西方古代醫學采用的也是整體觀的思維模式。在希波克拉底學派,整體觀念也是其主要特點,它強調人體本身是一個整體,體內各器官間互有聯係,一種疾病可累及全身,而人體與外界不可分,外界氣候、地區、水和空間等對健康和疾病有影響,指出某些疾病多見於某些季節,如夏天多痢疾等。
1956年,石家莊市流行乙型腦炎,名醫蒲輔周先生用白虎湯清熱解毒、養陰法治療,治愈率達90%以上。衛生部門認為白虎湯裏有抗病毒成分,隨即進行了化學分析,結果一無所獲。次年北京也流行此病,又用上述方法,效果卻不顯著,因此去請教蒲老。蒲老告知,從臨床實踐中發現,北京多年陰雨連綿,濕熱交蒸,因此屬暑濕偏盛。遂用上述藥方加蒼術利濕,收到了良好效果。
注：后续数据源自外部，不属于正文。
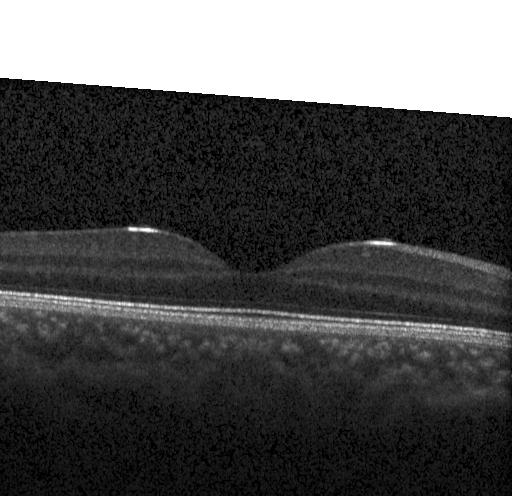

Heidelberg Spectralis OCT system. Spectral-domain OCT. Macular scan. Optical coherence tomography scan. Impression: no choroidal neovascularization, diabetic macular edema, or drusen.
衛生部門又認為蒼術裏肯定有抗病毒成分,對蒼術進行化學分析,結果仍一無所獲。
可見,不僅人體內部是一個統一運動的整體,人體與自然亦然。
根據自然界元素組成萬物的觀點,唯物地解釋人體的生命現象,是中醫學和西方古代醫學共同的特點。比如:中醫學的金、木、水、火、土陰陽五行學說,畢達哥拉斯提出的地、水、火、風四元素說,印度的氣、粘液、膽汁三體液學說,希臘醫學的血液、粘液、黃膽汁、黑膽汁四體液學說。他們都認為陰陽或體液平衡即構成健康,不平衡或偏勝則產生疾病,治療就要糾正偏勝,恢複平衡。
可見,在西方古代,西醫學的哲學觀與中醫學的哲學觀是一致的,都堅持整體觀和唯物觀。這是人類認識世界的共同規律。
中世紀末葉,西方爆發了一場偉大的思想解放運動——文藝複興運動,促進了自然科學誕生。西方古代醫學在西方自然科學的帶動下,一方麵繼續堅持唯物觀,認為自然界是物質的,不依賴於人的意識而客觀存在;另一方麵卻背離了整體觀,采納了自然科學的還原論和機械論,最終演化成現代西醫學。
“科學”一詞,是滿清滅亡以後,西方教育製度傳入我國,按科舉製的特點,因其教育方式屬“分科而學”,因此簡稱“科學”。結果因當時西方“船堅炮利”打敗中國,人們認為外國什麼都好,中國似乎什麼都不好。“分科而學”簡稱的“科學”一詞,雖僅是表達一種教育模式或思維模式的特征,卻被多數人誤解為好的、正確的、是真理,這種誤解流傳至今。而中國的教育方式與獨特的東方思維,因與其不同,屬整體性思維,非“分科而學”,卻被一些人認為“非科學”就是謬誤,這種模糊認識導致的普遍誤解至今難以澄清,盡管持這些觀點者有了大病常常還是首選中醫。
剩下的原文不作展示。